Coordinate-based object records:
********

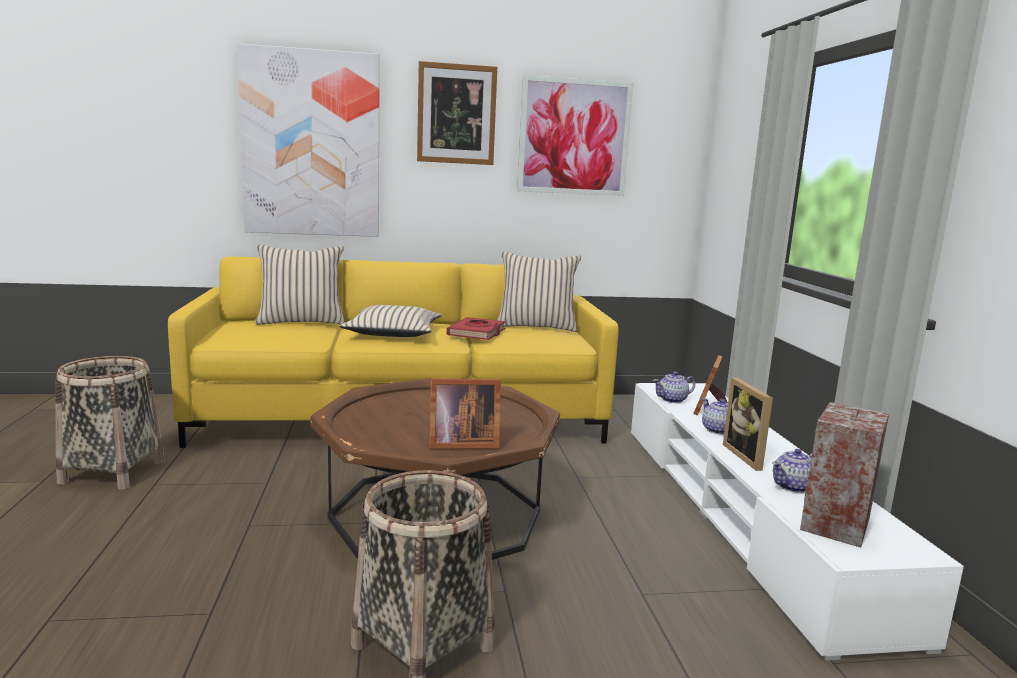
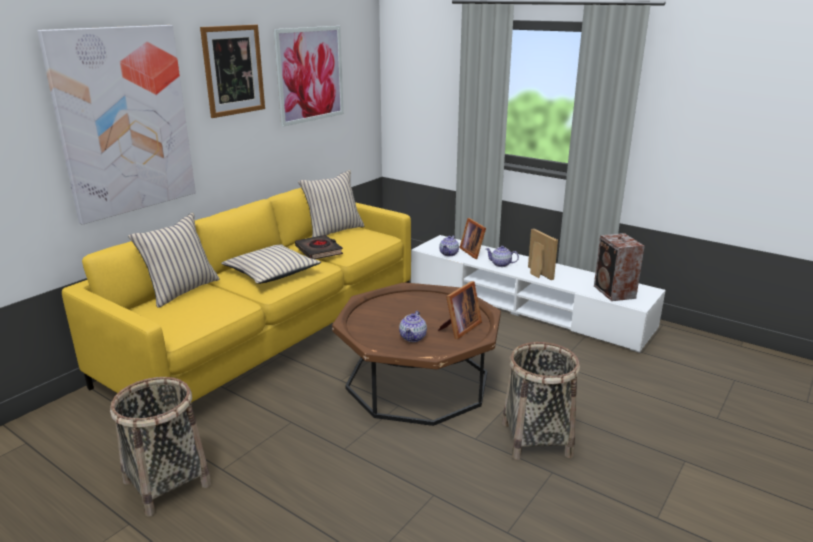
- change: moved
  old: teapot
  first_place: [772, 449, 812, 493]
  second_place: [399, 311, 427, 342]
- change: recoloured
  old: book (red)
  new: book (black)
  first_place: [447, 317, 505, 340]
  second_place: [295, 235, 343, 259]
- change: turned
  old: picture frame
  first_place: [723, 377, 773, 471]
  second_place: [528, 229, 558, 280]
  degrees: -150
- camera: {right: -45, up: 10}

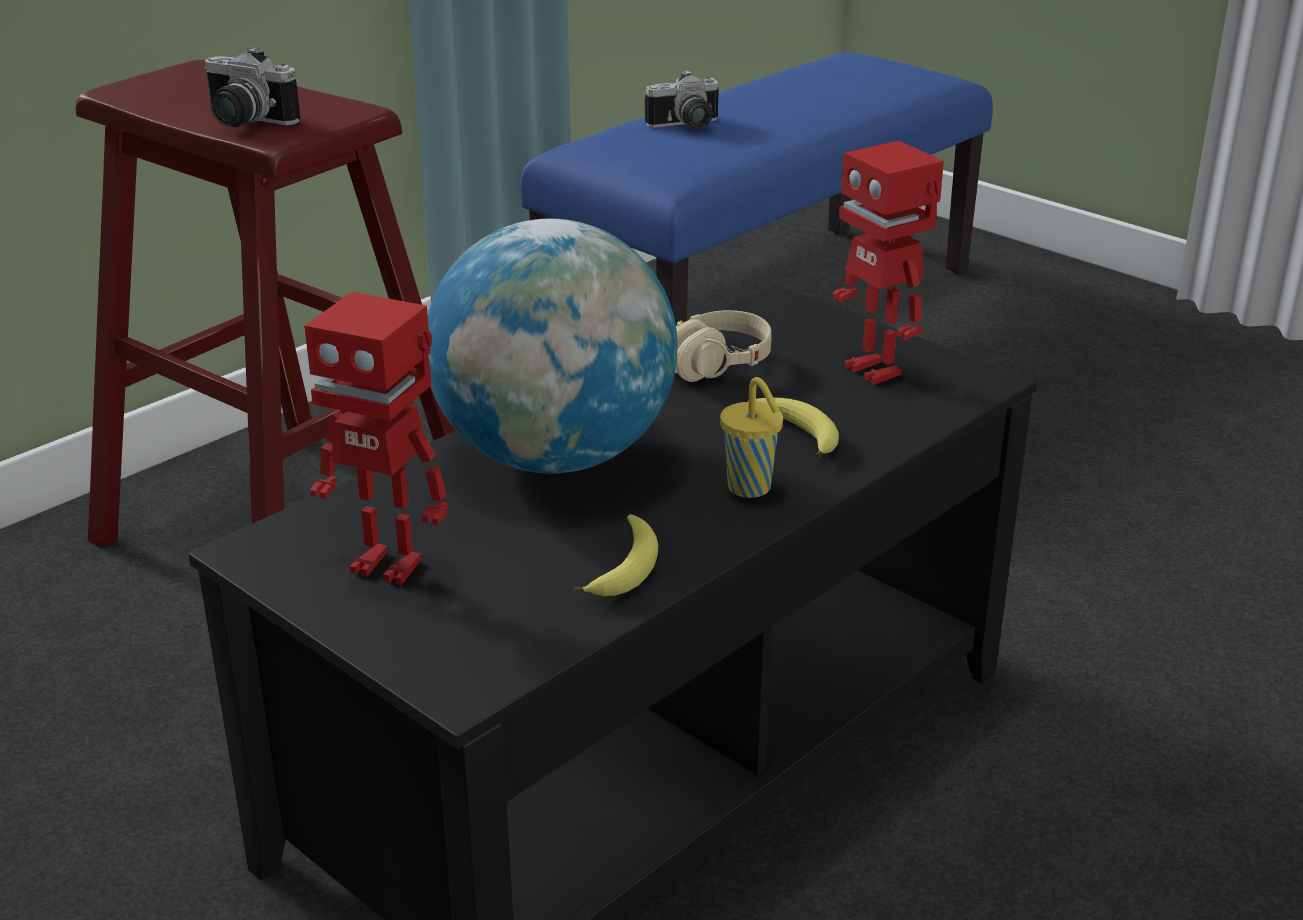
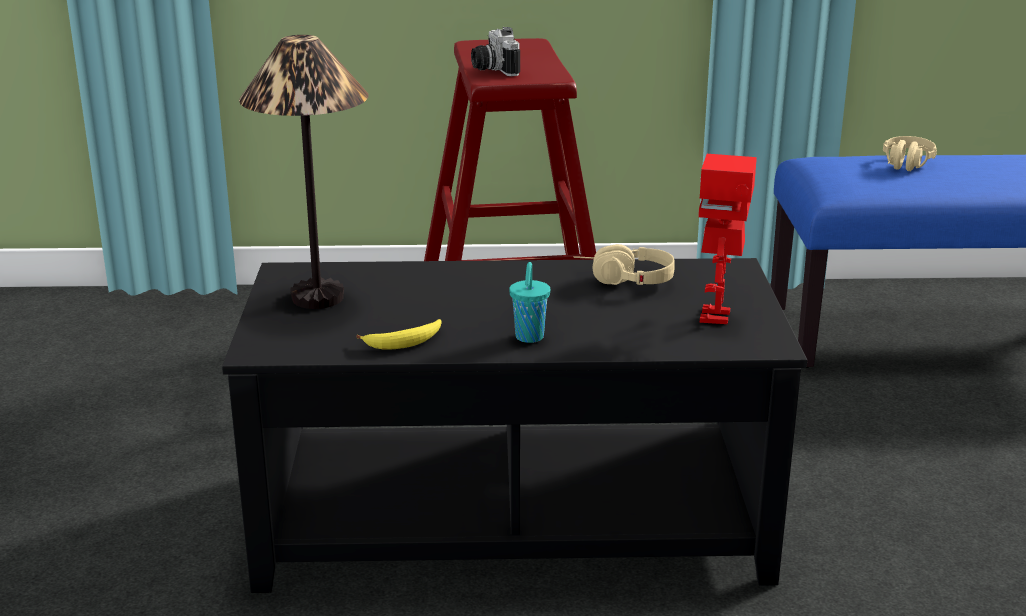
- change: removed
  old: globe
  first_place: [428, 218, 678, 473]
- change: removed
  old: banana
  first_place: [748, 397, 839, 458]
- change: replaced
  old: toy robot
  new: table lamp
  first_place: [304, 292, 448, 585]
  second_place: [239, 35, 368, 309]
- change: replaced
  old: photo camera
  new: headphones (beige)
  first_place: [645, 70, 719, 129]
  second_place: [883, 136, 937, 171]
- change: recoloured
  old: cup (yellow)
  new: cup (turquoise)
  first_place: [720, 377, 783, 498]
  second_place: [509, 262, 550, 343]
- camera: {right: 45, up: -5}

********

_Brief_
Could you please write out the entries exactly as they are, with every picture left out?

_Answer section_
- change: moved
  old: teapot
  first_place: [772, 449, 812, 493]
  second_place: [399, 311, 427, 342]
- change: recoloured
  old: book (red)
  new: book (black)
  first_place: [447, 317, 505, 340]
  second_place: [295, 235, 343, 259]
- change: turned
  old: picture frame
  first_place: [723, 377, 773, 471]
  second_place: [528, 229, 558, 280]
  degrees: -150
- camera: {right: -45, up: 10}

- change: removed
  old: globe
  first_place: [428, 218, 678, 473]
- change: removed
  old: banana
  first_place: [748, 397, 839, 458]
- change: replaced
  old: toy robot
  new: table lamp
  first_place: [304, 292, 448, 585]
  second_place: [239, 35, 368, 309]
- change: replaced
  old: photo camera
  new: headphones (beige)
  first_place: [645, 70, 719, 129]
  second_place: [883, 136, 937, 171]
- change: recoloured
  old: cup (yellow)
  new: cup (turquoise)
  first_place: [720, 377, 783, 498]
  second_place: [509, 262, 550, 343]
- camera: {right: 45, up: -5}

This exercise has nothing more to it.